Volgens de instructies van meneer Robertson moet ik bij de laatste herberg voor Portsmouth uitstappen, daar staat zijn koets op me te wachten. Als we daar eindelijk arriveren zie ik meerdere koetsen staan, en omdat het niet netjes is zelf alle koetsiers langs te lopen om te vragen welke voor mij bestemd is vraag ik het aan de man op de bok van de postkoets om dat voor me te doen. Hem durf ik het wel te vragen omdat mummy hem wat geld gaf om een beetje op mij te letten. Tot mijn stomme verbazing brengt hij me na wat rondvragen naar de grootste en duurste koets, zo eentje waar alleen heel rijke adellijke mensen in rondrijden.

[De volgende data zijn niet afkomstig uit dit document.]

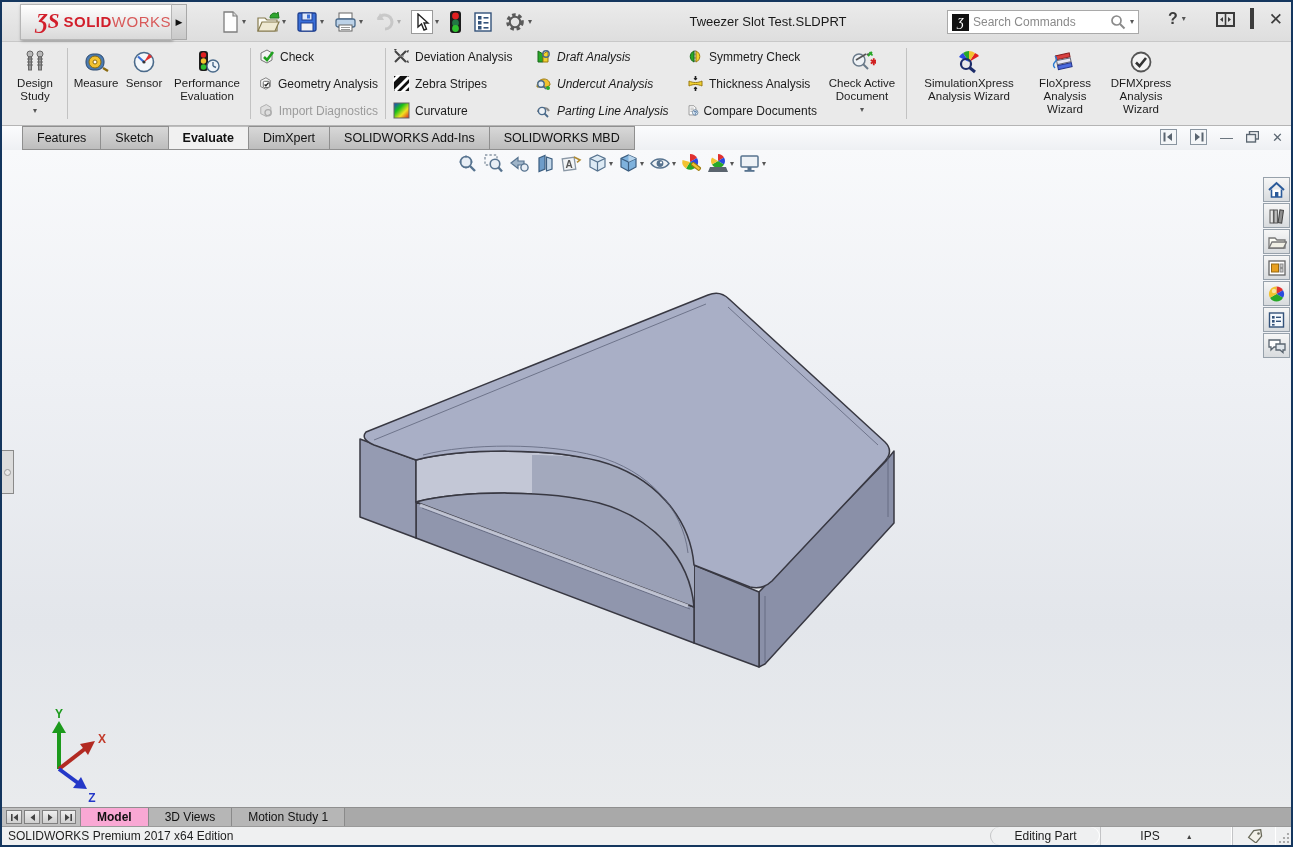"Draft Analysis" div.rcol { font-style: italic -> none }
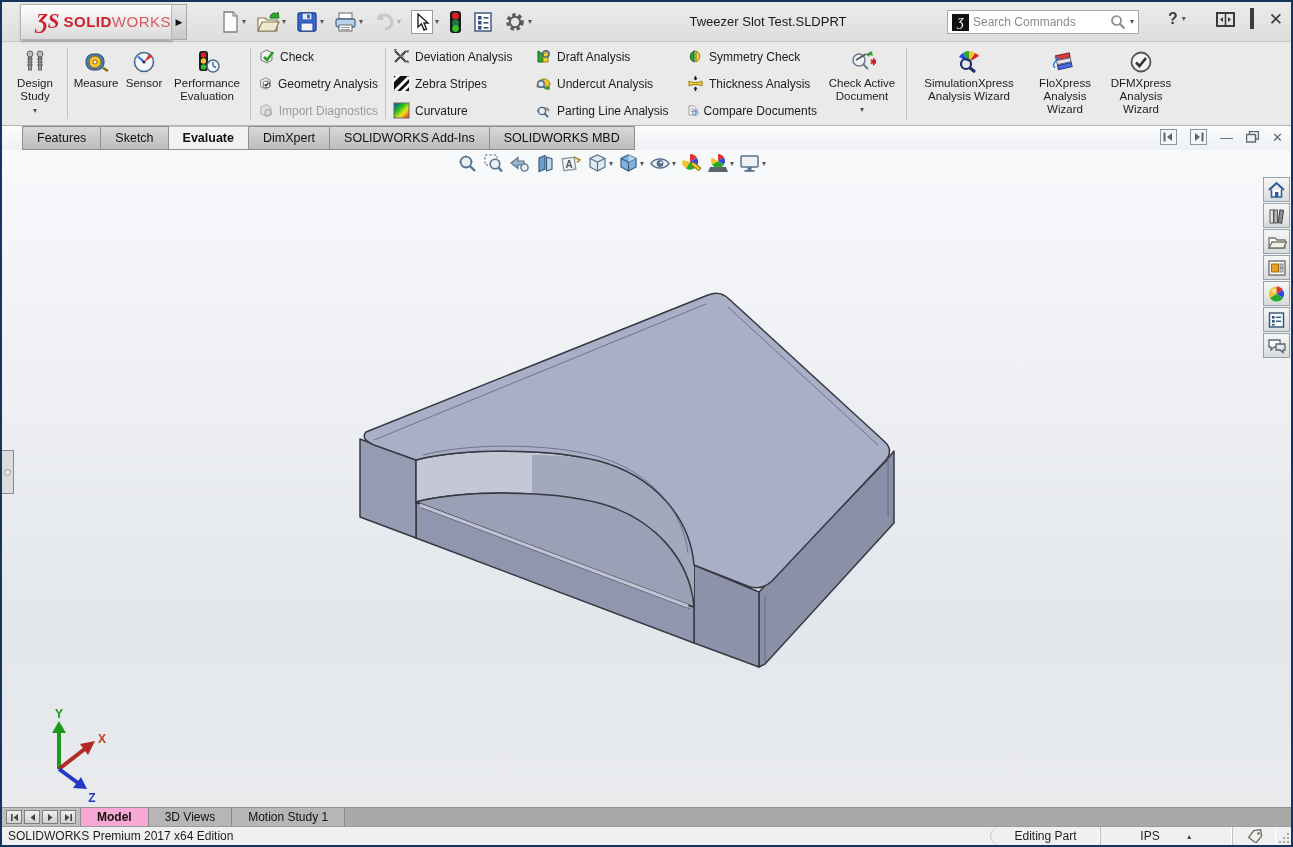"Sketch" span { text: Sketch -> Tweezer }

De koets is groot, heeft veel glas en is glanzend gepoetst, hij wordt getrokken door vier zwarte paarden en zowel op de bok als achterop zitten in totaal vier mannen in livrei. Ik zie al mijn medereizigers vanuit de postkoets stomverbaasd toekijken hoe een van de lakeien met een diepe buiging de deur voor me open houdt, terwijl de andere mijn armzalige koffertje opbergt in een speciale bagagekist. In de koets is het allemaal nog overweldigender, de banken zijn gemaakt van wit leder, de wanden bekleed met een brokaatachtige zijde en dat allemaal samen met de donkerrode velours gordijnen maakt een overweldigende indruk. Maar of ik het nou echt sjiek vind…?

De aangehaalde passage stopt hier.